Present day, Beijing. Mei Wang is a modern, independent woman. She has her own apartment. She owns a car. She has her own business with that most modern of commodities -- a male secretary. Her short career with China's prestigious Ministry for Public Security has given her intimate insight into the complicated and arbitrary world of Beijing's law enforcement. But it is her intuition, curiosity, and her uncanny knack for listening to things said -- and unsaid -- that make Mei Beijing's first successful female private investigator.

Mei is no stranger to the dark side of China. She was six years old when she last saw her father behind the wire fence of one of Mao's remote labor camps. Perhaps as a result, Mei eschews the power plays and cultural mores -- guanxi -- her sister and mother live by...for better and for worse.

Mei's family friend "Uncle" Chen hires her to find a Han dynasty jade of great value: he believes the piece was looted from the Luoyang Museum during the Cultural Revolution -- when the Red Guards swarmed the streets, destroying so many traces of the past -- and that it's currently for sale on the black market.

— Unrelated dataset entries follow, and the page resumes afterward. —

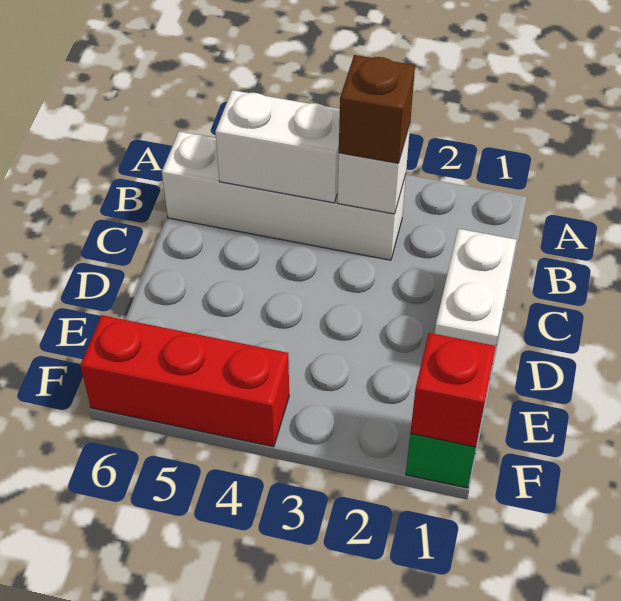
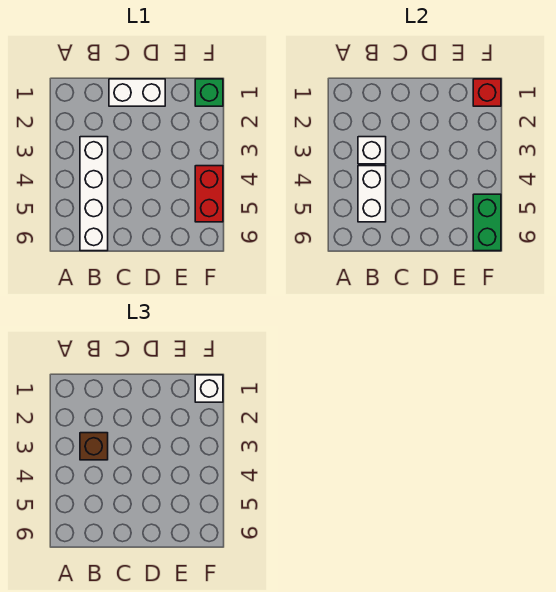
none -> white 1x1 brick [195,375,223,402]
red 1x3 brick [80,315,289,447] -> red 1x2 brick [195,166,223,222]
none -> green 1x2 brick [473,194,501,251]

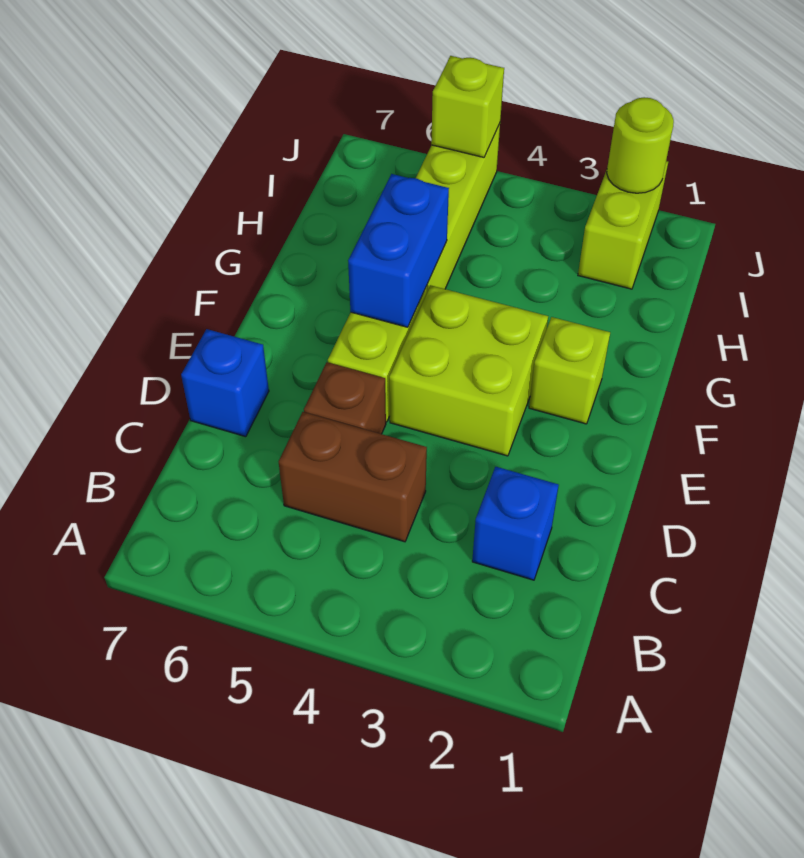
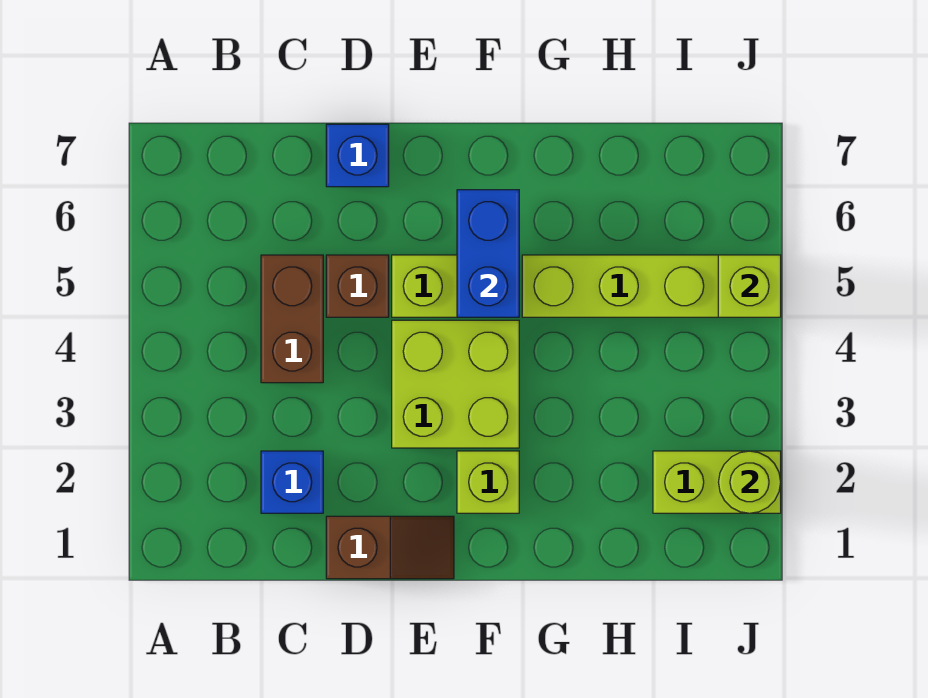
none -> brown 1x2 slope [326,516,454,579]
blue 1x2 brick [348,174,449,327] -> blue 1x2 brick turned to [457,190,519,317]

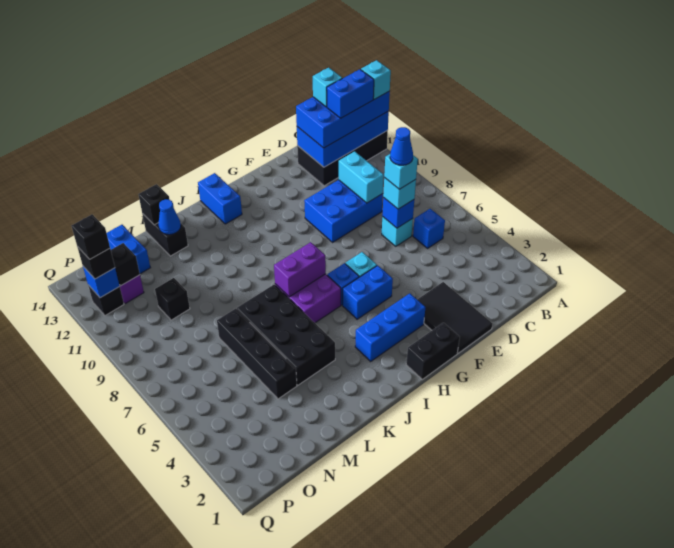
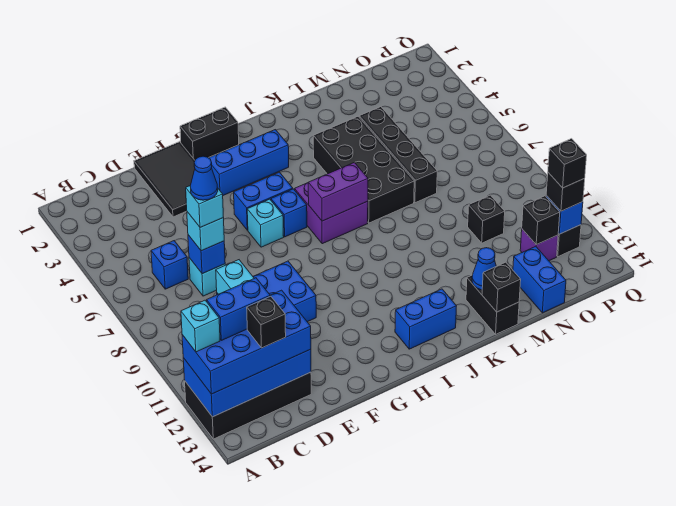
cyan 1x1 brick [313,68,342,107] -> black 1x1 brick [247,296,286,348]
blue 1x2 brick [198,173,242,224] -> blue 1x2 brick turned to [395,289,456,349]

The hunt for the eye of jade leads Mei through banquet halls and back alleys, seedy gambling dens and cheap noodle bars near the Forbidden City. Given the jade's provenance and its journey, Mei knows to treat the investigation as a most delicate matter; she cannot know, however, that this case will force her to delve not only into China's brutal history, but also into her family's dark secrets and into her own tragic separation from the man she loved in equal parts.

The first novel in an exhilarating new detective series, The Eye of Jade is both a thrilling mystery and a sensual and fascinating journey through modern China.